# REQUIRED ACTION
Could you rewrite all the entries below, replacing "first view" with "reference view" and leaving everything else unchanged?

# INPUT
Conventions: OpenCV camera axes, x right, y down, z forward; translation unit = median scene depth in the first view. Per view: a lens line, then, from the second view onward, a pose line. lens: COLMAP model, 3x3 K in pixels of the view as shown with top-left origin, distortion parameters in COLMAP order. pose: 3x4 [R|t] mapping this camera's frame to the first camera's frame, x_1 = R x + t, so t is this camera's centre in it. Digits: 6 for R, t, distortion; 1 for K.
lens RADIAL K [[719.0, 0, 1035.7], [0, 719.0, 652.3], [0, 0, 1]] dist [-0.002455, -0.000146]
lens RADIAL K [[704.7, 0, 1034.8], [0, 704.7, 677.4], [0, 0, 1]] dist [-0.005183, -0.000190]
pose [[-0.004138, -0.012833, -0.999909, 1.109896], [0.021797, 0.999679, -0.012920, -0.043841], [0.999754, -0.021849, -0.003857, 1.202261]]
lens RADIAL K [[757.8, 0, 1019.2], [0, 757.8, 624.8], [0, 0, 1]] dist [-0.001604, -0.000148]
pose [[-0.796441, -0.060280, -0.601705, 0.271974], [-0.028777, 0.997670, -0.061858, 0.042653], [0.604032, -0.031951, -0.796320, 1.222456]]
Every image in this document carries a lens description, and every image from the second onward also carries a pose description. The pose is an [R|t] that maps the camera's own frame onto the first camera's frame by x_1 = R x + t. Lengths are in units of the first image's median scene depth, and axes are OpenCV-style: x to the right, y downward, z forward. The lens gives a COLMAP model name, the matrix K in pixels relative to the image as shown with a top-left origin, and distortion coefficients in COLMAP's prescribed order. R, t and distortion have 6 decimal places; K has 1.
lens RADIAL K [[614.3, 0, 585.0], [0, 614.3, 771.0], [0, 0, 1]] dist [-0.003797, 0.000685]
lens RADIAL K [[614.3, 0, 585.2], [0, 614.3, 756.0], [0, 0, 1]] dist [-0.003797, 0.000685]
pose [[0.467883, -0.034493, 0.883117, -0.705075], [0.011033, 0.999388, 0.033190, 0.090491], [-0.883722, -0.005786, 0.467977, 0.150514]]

# OUTPUT OF THE TASK
Conventions: OpenCV camera axes, x right, y down, z forward; translation unit = median scene depth in the reference view. Per view: a lens line, then, from the second view onward, a pose line. lens: COLMAP model, 3x3 K in pixels of the view as shown with top-left origin, distortion parameters in COLMAP order. pose: 3x4 [R|t] mapping this camera's frame to the first camera's frame, x_1 = R x + t, so t is this camera's centre in it. Digits: 6 for R, t, distortion; 1 for K.
lens RADIAL K [[719.0, 0, 1035.7], [0, 719.0, 652.3], [0, 0, 1]] dist [-0.002455, -0.000146]
lens RADIAL K [[704.7, 0, 1034.8], [0, 704.7, 677.4], [0, 0, 1]] dist [-0.005183, -0.000190]
pose [[-0.004138, -0.012833, -0.999909, 1.109896], [0.021797, 0.999679, -0.012920, -0.043841], [0.999754, -0.021849, -0.003857, 1.202261]]
lens RADIAL K [[757.8, 0, 1019.2], [0, 757.8, 624.8], [0, 0, 1]] dist [-0.001604, -0.000148]
pose [[-0.796441, -0.060280, -0.601705, 0.271974], [-0.028777, 0.997670, -0.061858, 0.042653], [0.604032, -0.031951, -0.796320, 1.222456]]
Every image in this document carries a lens description, and every image from the second onward also carries a pose description. The pose is an [R|t] that maps the camera's own frame onto the first camera's frame by x_1 = R x + t. Lengths are in units of the first image's median scene depth, and axes are OpenCV-style: x to the right, y downward, z forward. The lens gives a COLMAP model name, the matrix K in pixels relative to the image as shown with a top-left origin, and distortion coefficients in COLMAP's prescribed order. R, t and distortion have 6 decimal places; K has 1.
lens RADIAL K [[614.3, 0, 585.0], [0, 614.3, 771.0], [0, 0, 1]] dist [-0.003797, 0.000685]
lens RADIAL K [[614.3, 0, 585.2], [0, 614.3, 756.0], [0, 0, 1]] dist [-0.003797, 0.000685]
pose [[0.467883, -0.034493, 0.883117, -0.705075], [0.011033, 0.999388, 0.033190, 0.090491], [-0.883722, -0.005786, 0.467977, 0.150514]]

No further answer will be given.